▶ Data under study
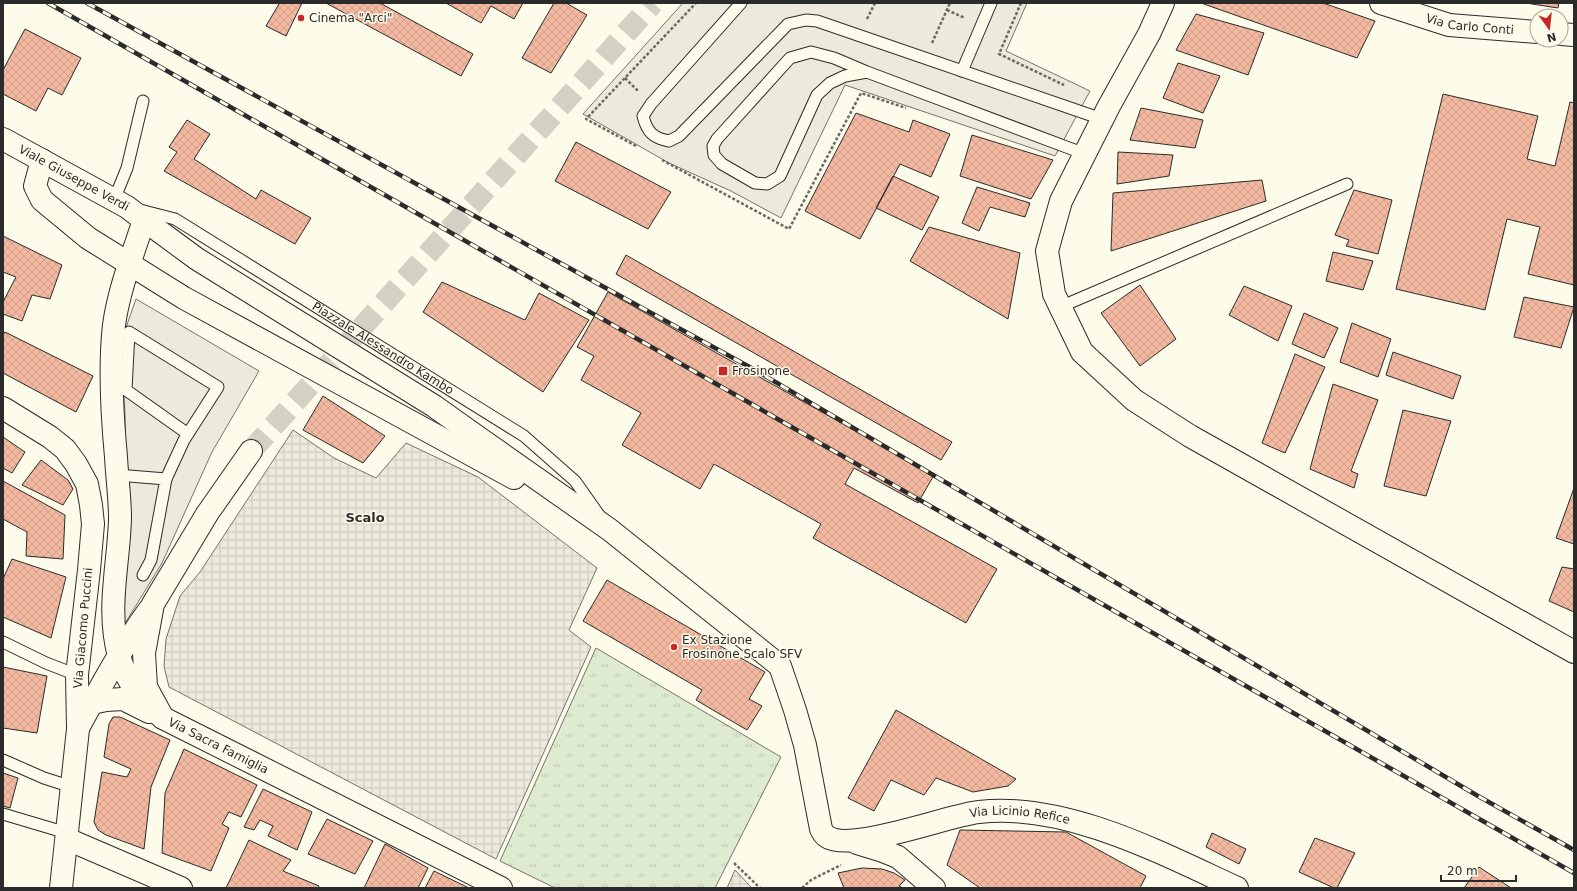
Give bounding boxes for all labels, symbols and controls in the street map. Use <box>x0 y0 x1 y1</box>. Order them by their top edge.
north arrow <box>1529 8 1569 48</box>
place label: Cinema "Arci" <box>309 11 392 25</box>
street label: Via Carlo Conti <box>1424 11 1514 37</box>
marker: Cinema "Arci" <box>296 13 306 23</box>
text: N <box>1545 30 1558 45</box>
street label: Viale Giuseppe Verdi <box>16 142 132 214</box>
street label: Piazzale Alessandro Kambo <box>310 299 456 397</box>
place label: Frosinone <box>732 364 790 378</box>
marker: Frosinone <box>717 365 729 377</box>
district label: Scalo <box>345 510 385 525</box>
street label: Via Giacomo Puccini <box>71 567 95 689</box>
place label: Ex Stazione Frosinone Scalo SFV <box>682 633 803 661</box>
marker: Ex Stazione Frosinone Scalo SFV <box>669 642 679 652</box>
street label: Via Sacra Famiglia <box>166 715 271 777</box>
street label: Via Licinio Refice <box>968 804 1071 827</box>
scale bar <box>1441 857 1516 883</box>
text: 20 m <box>1447 864 1478 878</box>

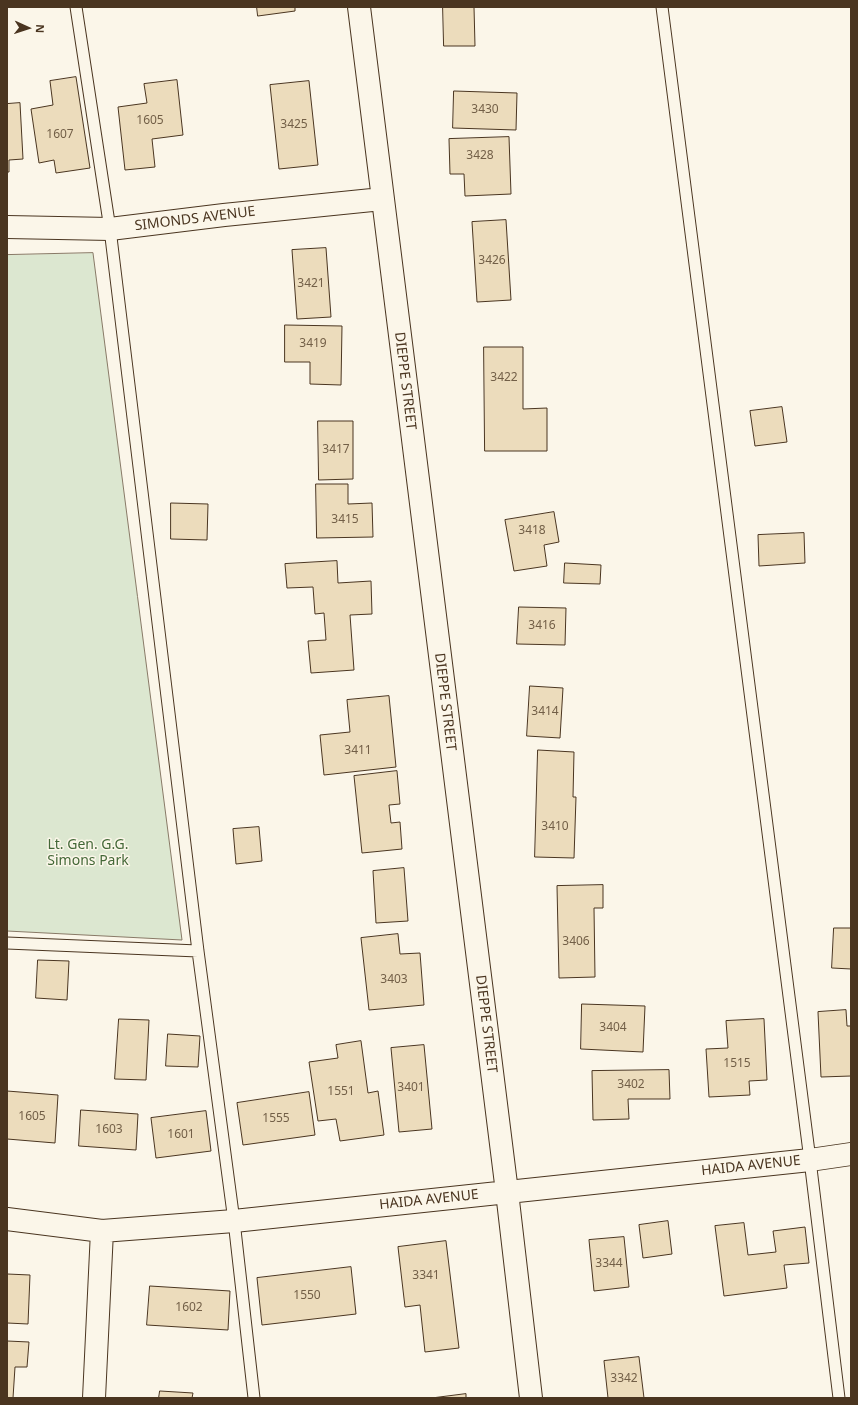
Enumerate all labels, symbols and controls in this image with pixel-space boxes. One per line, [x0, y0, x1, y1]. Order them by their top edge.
north arrow [8, 8, 48, 48]
text: N [33, 24, 48, 34]
house number: 3430 [471, 103, 499, 117]
house number: 1605 [136, 114, 164, 128]
house number: 3425 [280, 118, 308, 132]
house number: 1607 [46, 128, 74, 142]
house number: 3428 [466, 149, 494, 163]
street label: SIMONDS AVENUE [134, 203, 256, 235]
house number: 3426 [478, 254, 506, 268]
house number: 3421 [297, 277, 325, 291]
street label: DIEPPE STREET [391, 331, 419, 431]
house number: 3419 [299, 337, 327, 351]
house number: 3422 [490, 371, 518, 385]
house number: 3417 [322, 443, 350, 457]
house number: 3415 [331, 513, 359, 527]
house number: 3418 [518, 524, 546, 538]
house number: 3416 [528, 619, 556, 633]
street label: DIEPPE STREET [431, 652, 459, 752]
house number: 3414 [531, 705, 559, 719]
house number: 3411 [344, 744, 372, 758]
house number: 3410 [541, 820, 569, 834]
park label: Lt. Gen. G.G. Simons Park [47, 837, 129, 870]
house number: 3406 [562, 935, 590, 949]
house number: 3403 [380, 973, 408, 987]
street label: DIEPPE STREET [472, 974, 500, 1074]
house number: 3404 [599, 1021, 627, 1035]
house number: 1515 [723, 1057, 751, 1071]
house number: 3402 [617, 1078, 645, 1092]
house number: 3401 [397, 1081, 425, 1095]
house number: 1551 [327, 1085, 355, 1099]
house number: 1605 [18, 1110, 46, 1124]
house number: 1555 [262, 1112, 290, 1126]
house number: 1603 [95, 1123, 123, 1137]
house number: 1601 [167, 1128, 195, 1142]
street label: HAIDA AVENUE [700, 1152, 802, 1180]
street label: HAIDA AVENUE [378, 1186, 480, 1214]
house number: 3344 [595, 1257, 623, 1271]
house number: 3341 [412, 1269, 440, 1283]
house number: 1550 [293, 1289, 321, 1303]
house number: 1602 [175, 1301, 203, 1315]
house number: 3342 [610, 1372, 638, 1386]

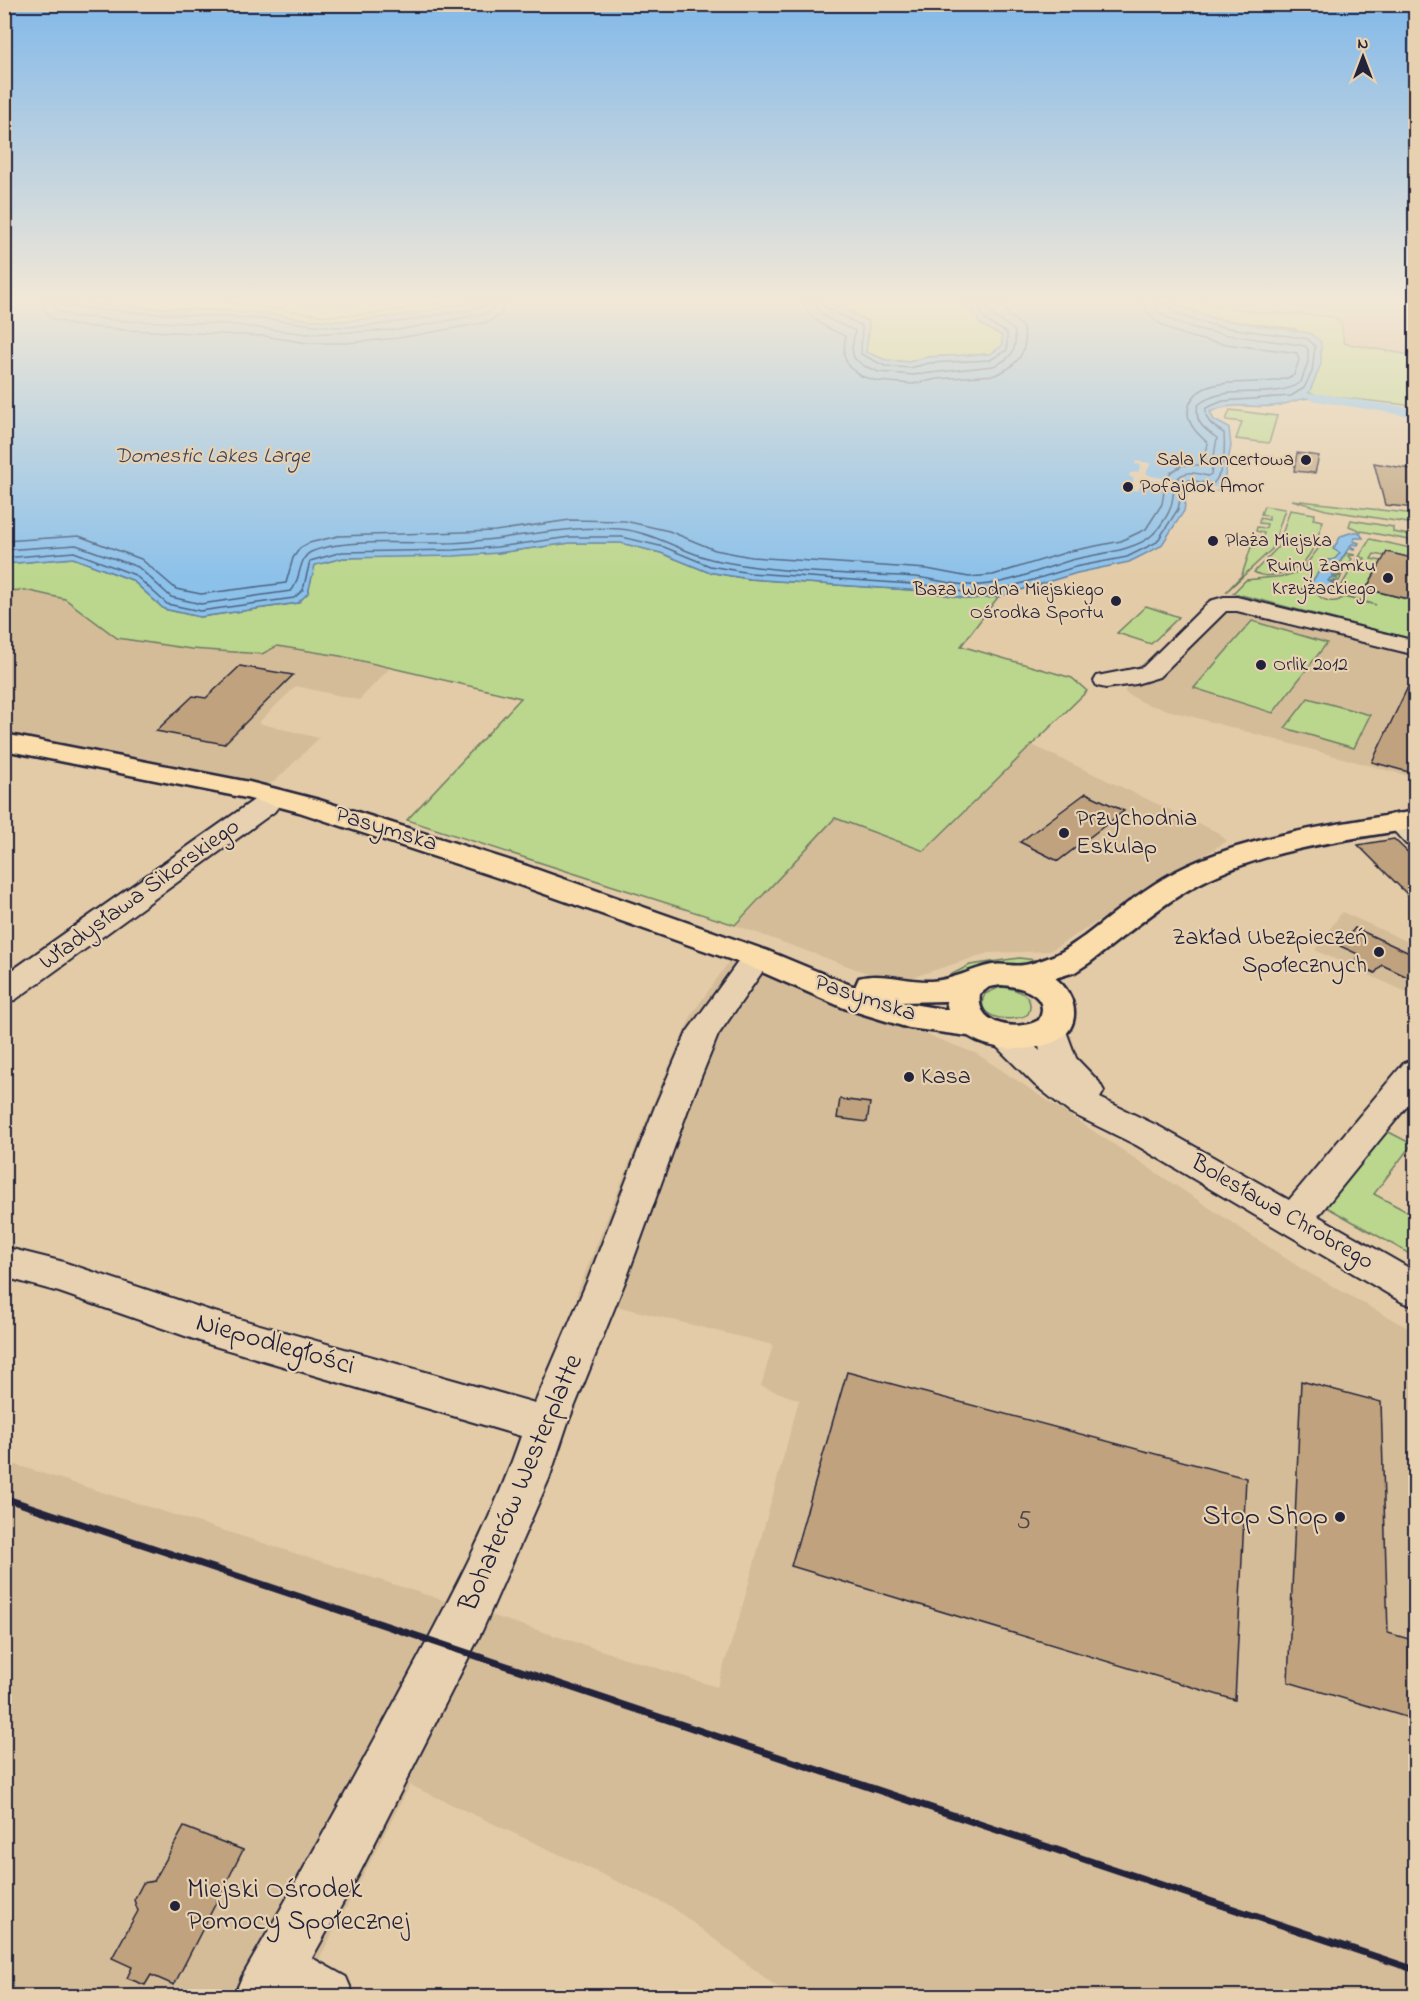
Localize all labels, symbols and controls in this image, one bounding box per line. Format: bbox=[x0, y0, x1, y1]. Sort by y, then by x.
north arrow bbox=[1333, 27, 1393, 87]
text: N bbox=[1358, 32, 1369, 56]
water label: Domestic Lakes Large bbox=[114, 441, 311, 473]
place label: Sala Koncertowa bbox=[1156, 446, 1294, 475]
marker: Sala Koncertowa bbox=[1299, 453, 1313, 467]
place label: Pofajdok Amor bbox=[1140, 473, 1265, 502]
marker: Pofajdok Amor bbox=[1121, 480, 1135, 494]
place label: Plaża Miejska bbox=[1225, 527, 1332, 556]
marker: Plaża Miejska bbox=[1206, 534, 1220, 548]
place label: Ruiny Zamku Krzyżackiego bbox=[1266, 552, 1376, 605]
marker: Ruiny Zamku Krzyżackiego bbox=[1381, 571, 1395, 585]
place label: Baza Wodna Miejskiego Ośrodka Sportu bbox=[912, 576, 1104, 628]
marker: Baza Wodna Miejskiego Ośrodka Sportu bbox=[1109, 594, 1123, 608]
place label: Orlik 2012 bbox=[1273, 651, 1348, 680]
marker: Orlik 2012 bbox=[1254, 658, 1268, 672]
street label: Pasymska bbox=[330, 798, 441, 863]
place label: Przychodnia Eskulap bbox=[1076, 802, 1197, 865]
street label: Władysława Sikorskiego bbox=[32, 810, 248, 981]
marker: Przychodnia Eskulap bbox=[1057, 826, 1071, 840]
place label: Zakład Ubezpieczeń Społecznych bbox=[1172, 921, 1367, 985]
marker: Zakład Ubezpieczeń Społecznych bbox=[1372, 945, 1386, 959]
street label: Pasymska bbox=[809, 966, 920, 1033]
place label: Kasa bbox=[921, 1060, 971, 1095]
marker: Kasa bbox=[902, 1070, 916, 1084]
street label: Bolesława Chrobrego bbox=[1183, 1146, 1380, 1280]
street label: Niepodległości bbox=[191, 1303, 359, 1387]
street label: Bohaterów Westerplatte bbox=[449, 1347, 595, 1619]
place label: Stop Shop bbox=[1203, 1497, 1328, 1538]
house number: 5 bbox=[1017, 1503, 1032, 1541]
marker: Stop Shop bbox=[1333, 1510, 1347, 1524]
place label: Miejski Ośrodek Pomocy Społecznej bbox=[187, 1870, 411, 1943]
marker: Miejski Ośrodek Pomocy Społecznej bbox=[168, 1899, 182, 1913]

▶ Directions
When a line in the material above holds the word "Pofajdok", copy that line.

▶ Finished exercise
place label: Pofajdok Amor bbox=[1140, 473, 1265, 502]
marker: Pofajdok Amor bbox=[1121, 480, 1135, 494]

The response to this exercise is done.